» Work task A: From the piece on building a learning culture before catch-up, extract the part that opens with the words containing "Before ever thinking" and closes with "controlled mental world.".
» Work task B: In the text on building a learning culture before catch-up, turn the paragraph beginning "What your students will crave" into a short bulleted list that keeps its main facts.
» Work task C: Write what follows the last sentence of the text on building a learning culture before catch-up, carrying it on from that point.

» Extract to read:
= Beginning of Section =

Before thinking ‘catch-up’

Before ever thinking about ‘catch-up’ or a recovery curriculum schools will, wisely, be trying to create the right culture for learning. To do so will be paramount if students are to prosper in this continuing age of uncertainty. Setting your students off on the right trajectory is crucial.

Research tells us that the hard thinking we often associate with school learning runs out of steam when the world becomes more complex or unfamiliar. You will only have to consider your own attitudes to life after lockdown to realise the truth and power of this statement. Before looking for detail in sections 1-4, take a look at the panel alongside for suggestions of the general feel of post lockdown classrooms that will help students to gain familiarity with their less controlled mental world.

What your students will crave from you is your professional guidance on how they can become a better, more self-regulated learner. When they decline to learn it’s not because they are lazy or unmotivated but because the brakes have to be un-jammed. This resource exists to help teachers to un-jam the brakes on learning.

= End of Section =

» Information provided:
= Beginning of Section =

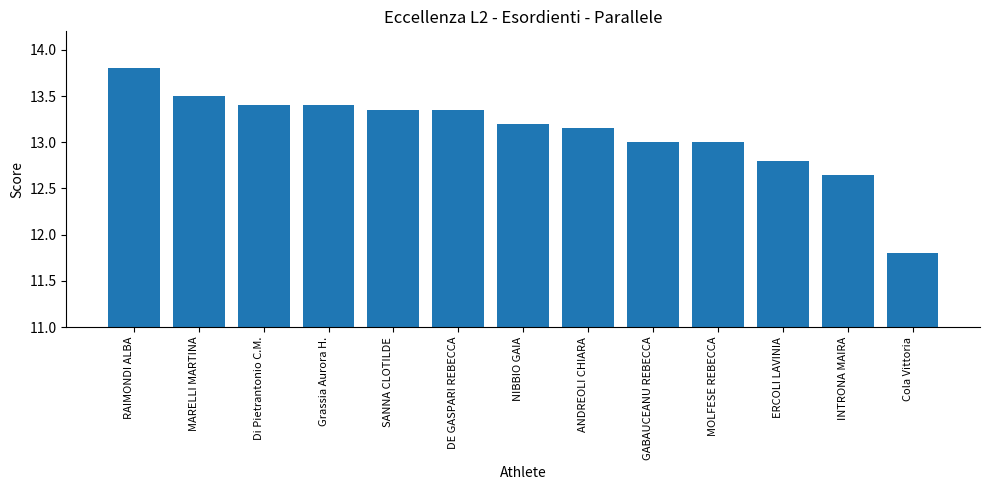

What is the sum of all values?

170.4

= End of Section =

» Exercise output A:
Before ever thinking about ‘catch-up’ or a recovery curriculum schools will, wisely, be trying to create the right culture for learning. To do so will be paramount if students are to prosper in this continuing age of uncertainty. Setting your students off on the right trajectory is crucial.

Research tells us that the hard thinking we often associate with school learning runs out of steam when the world becomes more complex or unfamiliar. You will only have to consider your own attitudes to life after lockdown to realise the truth and power of this statement. Before looking for detail in sections 1-4, take a look at the panel alongside for suggestions of the general feel of post lockdown classrooms that will help students to gain familiarity with their less controlled mental world.

» Exercise output B:
- Students want professional guidance from their teachers on becoming better, more self-regulated learners.
- When students decline to learn, it is not because they are lazy or unmotivated; the brakes on their learning have to be un-jammed.
- This resource exists to help teachers un-jam those brakes.

» Exercise output C:
Suggestions for post lockdown classrooms

  • strive to re-engage before the rush to catch up

  • encourage some of the quiet qualities such as patience and attentiveness

  • suspend purposeful striving for a while

  • think of the rhythms of effort and relaxation and do more of the relaxation

  • think the same about hard and soft thinking

  • balance social and solitary enquiry; quiet solitary thinking will still be important

  • encourage more open mindedness, to see new possibilities in familiar things

  • re-engage their practical intelligence; more working out and making stuff rather than heavy loading on memory.